Australian Banks May Return $16 Billion In Excess Capital To Shareholders

Post by NeilMc on September 3, 2009 · Under Australian Economy, Business News, Capital Markets, Equities, banking, investments · Comment 

Shareholders in Australia’s major banking groups could have as much as $16 billion in excess capital held by the lenders, returned to them over the next year according to investment bank Credit Suisse.

Credit Suisse also says that bad debt will peak in the second half of 2009 almost a year earlier than it had previously estimated.

The reduction in real actual levels of bad debts, and falling provisions, will free up even more capital, increasing already conservative cash levels held by the banks.

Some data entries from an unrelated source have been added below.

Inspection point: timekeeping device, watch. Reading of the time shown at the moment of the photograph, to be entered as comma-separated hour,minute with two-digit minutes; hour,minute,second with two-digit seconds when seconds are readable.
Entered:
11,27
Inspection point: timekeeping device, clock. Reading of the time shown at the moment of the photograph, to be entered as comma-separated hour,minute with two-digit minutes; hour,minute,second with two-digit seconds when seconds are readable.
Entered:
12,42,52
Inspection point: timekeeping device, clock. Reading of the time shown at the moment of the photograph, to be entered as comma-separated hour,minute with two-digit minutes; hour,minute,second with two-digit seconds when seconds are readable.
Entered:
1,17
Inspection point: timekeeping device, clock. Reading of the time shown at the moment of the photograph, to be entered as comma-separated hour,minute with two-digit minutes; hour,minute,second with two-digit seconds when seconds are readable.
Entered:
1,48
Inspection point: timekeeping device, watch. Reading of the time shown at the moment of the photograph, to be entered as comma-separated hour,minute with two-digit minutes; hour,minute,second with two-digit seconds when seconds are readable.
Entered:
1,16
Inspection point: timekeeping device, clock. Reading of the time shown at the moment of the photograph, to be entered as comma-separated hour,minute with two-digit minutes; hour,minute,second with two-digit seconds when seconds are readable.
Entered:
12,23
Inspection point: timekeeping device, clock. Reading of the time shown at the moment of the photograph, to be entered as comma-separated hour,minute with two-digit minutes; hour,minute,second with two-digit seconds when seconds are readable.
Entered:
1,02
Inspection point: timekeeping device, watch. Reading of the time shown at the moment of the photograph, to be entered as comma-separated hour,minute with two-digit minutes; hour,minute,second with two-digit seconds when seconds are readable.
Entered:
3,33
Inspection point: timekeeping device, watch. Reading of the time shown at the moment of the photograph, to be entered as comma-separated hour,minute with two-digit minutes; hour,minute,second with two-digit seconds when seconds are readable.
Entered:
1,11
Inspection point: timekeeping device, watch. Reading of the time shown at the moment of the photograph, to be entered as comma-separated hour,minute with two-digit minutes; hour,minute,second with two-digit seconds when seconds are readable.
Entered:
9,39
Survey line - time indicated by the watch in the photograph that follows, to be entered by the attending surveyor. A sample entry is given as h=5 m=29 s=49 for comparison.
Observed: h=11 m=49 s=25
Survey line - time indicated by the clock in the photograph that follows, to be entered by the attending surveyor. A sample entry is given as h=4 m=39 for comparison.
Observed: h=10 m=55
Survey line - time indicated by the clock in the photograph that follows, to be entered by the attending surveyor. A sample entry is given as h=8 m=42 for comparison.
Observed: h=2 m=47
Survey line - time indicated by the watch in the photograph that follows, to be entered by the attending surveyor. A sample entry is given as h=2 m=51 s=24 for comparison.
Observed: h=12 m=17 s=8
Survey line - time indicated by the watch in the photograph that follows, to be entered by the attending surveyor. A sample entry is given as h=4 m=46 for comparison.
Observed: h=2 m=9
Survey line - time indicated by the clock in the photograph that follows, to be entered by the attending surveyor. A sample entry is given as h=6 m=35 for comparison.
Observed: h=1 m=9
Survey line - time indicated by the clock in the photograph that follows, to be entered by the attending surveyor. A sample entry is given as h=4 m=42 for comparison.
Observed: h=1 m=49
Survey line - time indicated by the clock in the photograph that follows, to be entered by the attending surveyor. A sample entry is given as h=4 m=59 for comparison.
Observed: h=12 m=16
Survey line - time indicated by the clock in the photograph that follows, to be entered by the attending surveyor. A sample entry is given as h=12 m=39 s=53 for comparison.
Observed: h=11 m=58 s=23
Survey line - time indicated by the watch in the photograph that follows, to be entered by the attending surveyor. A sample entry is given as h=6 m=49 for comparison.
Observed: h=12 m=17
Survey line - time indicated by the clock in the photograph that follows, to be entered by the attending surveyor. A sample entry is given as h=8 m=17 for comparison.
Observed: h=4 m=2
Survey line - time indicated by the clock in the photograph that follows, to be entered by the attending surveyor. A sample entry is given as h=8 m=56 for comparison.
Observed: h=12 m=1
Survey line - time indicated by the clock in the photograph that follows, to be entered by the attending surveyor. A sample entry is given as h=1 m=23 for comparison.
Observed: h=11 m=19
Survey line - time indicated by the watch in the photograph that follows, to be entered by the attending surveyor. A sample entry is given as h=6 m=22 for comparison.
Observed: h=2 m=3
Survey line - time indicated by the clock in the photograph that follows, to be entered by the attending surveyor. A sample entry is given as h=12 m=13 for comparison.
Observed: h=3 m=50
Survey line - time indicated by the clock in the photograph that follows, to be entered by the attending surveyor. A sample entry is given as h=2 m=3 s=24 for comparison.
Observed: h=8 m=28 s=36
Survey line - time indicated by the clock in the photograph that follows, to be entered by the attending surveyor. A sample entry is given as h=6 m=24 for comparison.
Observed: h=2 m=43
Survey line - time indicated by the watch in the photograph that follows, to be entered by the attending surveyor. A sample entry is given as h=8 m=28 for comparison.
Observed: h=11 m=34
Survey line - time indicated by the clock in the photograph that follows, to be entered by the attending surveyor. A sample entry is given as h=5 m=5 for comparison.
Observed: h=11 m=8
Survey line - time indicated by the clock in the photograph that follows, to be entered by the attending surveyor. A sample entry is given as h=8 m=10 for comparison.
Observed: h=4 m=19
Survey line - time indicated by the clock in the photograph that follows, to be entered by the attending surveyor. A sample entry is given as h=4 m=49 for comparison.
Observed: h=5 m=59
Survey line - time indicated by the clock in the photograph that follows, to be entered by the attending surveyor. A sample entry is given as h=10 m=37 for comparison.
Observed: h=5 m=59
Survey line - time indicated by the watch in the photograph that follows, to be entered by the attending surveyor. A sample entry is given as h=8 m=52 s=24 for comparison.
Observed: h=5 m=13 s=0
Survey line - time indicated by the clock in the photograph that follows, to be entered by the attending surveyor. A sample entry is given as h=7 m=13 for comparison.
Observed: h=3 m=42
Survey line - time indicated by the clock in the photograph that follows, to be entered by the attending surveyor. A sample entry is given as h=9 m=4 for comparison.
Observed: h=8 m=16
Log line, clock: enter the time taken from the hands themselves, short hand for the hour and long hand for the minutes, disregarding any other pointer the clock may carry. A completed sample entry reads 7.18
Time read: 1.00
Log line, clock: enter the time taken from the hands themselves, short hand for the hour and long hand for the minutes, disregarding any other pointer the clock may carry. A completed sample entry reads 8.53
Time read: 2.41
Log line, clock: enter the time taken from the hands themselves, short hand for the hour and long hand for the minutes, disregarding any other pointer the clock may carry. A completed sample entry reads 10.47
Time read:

The Australian banking majors are already outperforming international rivals, and according to Credit Suisse banking analyst James Ellis, as the Australian economy continues to recover, the level of bad debt is unlikely to rise any further.

“There is not going to be a sharp snap back. We now expect bad debts to peak in the second half of this year, primarily reflecting the more buoyant recent economist data as well as positive forward indicators from the recent bank results. We also expect bad debt charges will experience a sharp downward trajectory post the peak on the back of progressive progression releases.” Mr. Ellis said.

Credit Suisse believes that the probability of the Big Four banks returning the excess capital to shareholders has risen, and the amount given back, either through a special dividend or share buy back, may be as high as $16 billion.

CBA and Westpac were the banks most likely to pay a special dividend.

The Big Four lenders are amongst the highest rated and best capitalised banks in the world with all four majors holding the closely watched tier-one capital ratios in excess of the benchmark 8 per cent.